Tunesien nach dem Putsch: Saied sagt Neuwahlen zu

Tunesiens Putschpräsident kündigt für 2022 Neuwahlen und ein offenes Referendum für eine neue Verfassung an. Die Zivilgesellschaft bleibt skeptisch.

Kais Saied spricht an einem Pult, seine Gestalt wirft einen Schatten an die Wand

Seit dem Putsch im vergangenen Sommer alleiniger Machthaber in Tunesien: Präsident Kais Saied Foto: Slim Abid/Tunesisches Präsidentenamt via ap

TUNIS taz | Seinen sogenannten Fahrplan zurück zur Demokratie hatte Tunesiens Präsident Kais Saied schon im Sommer angekündigt. Nun trat Saied vor die Kamera, um anzukündigen, wie er sich die Fortsetzung seines Putsches vom 25. Juli vorstellt, als er Regierung und Parlament abgesetzt hatte.

Genau ein Jahr nach der Absetzung werde es im nächsten Jahr ein Referendum über eine neue Verfassung geben, kündigte der 2019 gewählte Saied auf seiner Facebookseite an.

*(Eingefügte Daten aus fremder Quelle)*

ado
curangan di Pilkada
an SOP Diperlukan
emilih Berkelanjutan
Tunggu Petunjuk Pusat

Die Bevölkerung solle zwischen Anfang Januar und dem 20. März durch eine Online-Abstimmung an der Formulierung des Textes beteiligt werden. Parlamentswahlen würden am 17. Dezember 2022 folgen, versprach der 63-Jährige in dem für ihn typischen zeremoniellen Ton und in dem für viele Tunesier nur schwer verständlichen Hocharabisch.

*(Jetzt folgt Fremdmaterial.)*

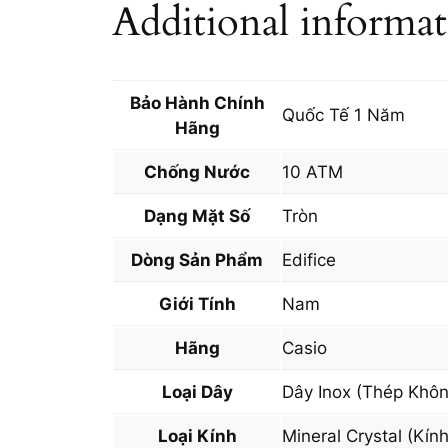
Additional informa
Bảo Hành Chính
Quốc Tế 1 Năm
Hãng
Chống Nước
10 ATM
Dạng Mặt Số
Tròn
Dòng Sản Phẩm
Edifice
Giới Tính
Nam
Hãng
Casio
Loại Dây
Dây Inox (Thép Khôn
Loại Kính
Mineral Crystal (Kín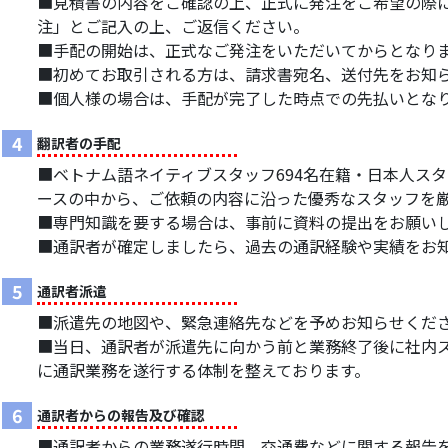
■見積書の内容をご確認の上、正式に発注をご希望の際には、F
注」とご記入の上、ご返信ください。
■手配の開始は、正式なご発注をいただいてからとなり
■初めてお取引される方は、請求書宛名、送付先をお知
■個人様の場合は、手配が完了した時点での先払いとな
4
翻訳者の手配
■ベトナム語ネイティブスタッフ694名在籍・日本人スタ
ースの中から、ご依頼の内容に沿った優秀なスタッフを
■専門知識を要する場合は、事前に資料の提出をお願い
■通訳者が確定しましたら、過去の通訳経験や実績をお
5
通訳者派遣
■派遣先の地図や、緊急連絡先などを予めお知らせくだ
■当日、通訳者が派遣先に向かう前と業務終了後に社内
に通訳業務を遂行する体制を整えております。
6
通訳者からの報告及び確認
■通訳者からの業務遂行時間、交通費などに関する報告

„Den Präsidenten kümmert es wenig, was Kritiker von ihm halten, er ist seit zehn Jahren stur auf der Mission, eine Art Basis- oder Volksdemokratie einzuführen“, kommentiert der Aktivist Wissam Shghaiger die Ankündigung. Vertreter politischer Parteien, der mächtigen Gewerkschaft UGGT und der Zivilgesellschaft forderten von Saied zuletzt vehement eine Rückkehr zur parlamentarischen Demokratie. Ihre für den kommenden Freitag angekündigten Proteste sind wohl der Grund für die Vorverlegung von Saieds Auftreten – eigentlich wollte er seine Pläne erst an diesem Tag veröffentlichen.

Auch elf Jahre nach der Selbstverbrennung des Studenten Mohamed Bouazizi und damit dem Beginn des Arabischen Frühlings bleibt die Lage der Menschen in Tunesien prekär. Die Lebensmittelpreise steigen weiter, die Coronapandemie hat Unternehmen und die Tourismusbranche in den Ruin getrieben.

Während im Sommer die Zahl der Infektionen und Toten auf ein weltweites Hoch anstiegen, bliebt das tunesische Parlament so gut wie untätig. Dies nahm Saied zum Anlass, die Regierung abzusetzen und die Abgeordneten mit Hilfe von Armee und Polizei auszusperren.

Neue Proteste drohen

Bei seinem Amtsantritt 2019 hatte der Jurist Saied noch die Verteidigung der Verfassung versprochen. Doch aus seiner Ablehnung der politischen Parteien machte er gegenüber der taz schon damals keinen Hehl. Viele davon seien nach 2011 nur aus wirtschaftlichem Interesse von Geschäftsleuten und Ideologen gegründet worden, sagte er.

Ob Kais Saieds Putsch-Experiment gelingt, hängt stark von der im Oktober von ihm eingesetzten Regierung von Najla Bouden ab. Die Premierministerin muss die leeren Kassen der Zentralbank mit internationalen Krediten füllen und mögliche Geldgeber davon überzeugen, dass in Tunesien keine neue Diktatur entsteht.

Sollten diese Gelder nicht bald fließen, drohen soziale Proteste wie im letzten Frühjahr. Die täglich erlebte Korruption in Behörden, die fehlende Steuermoral der wirtschaftlichen Elite und die ständig wechselnden Regierungen – elf Stück in nur zehn Jahren – haben bei vielen Tunesiern den Wunsch nach einer ehrlichen Politik befeuert.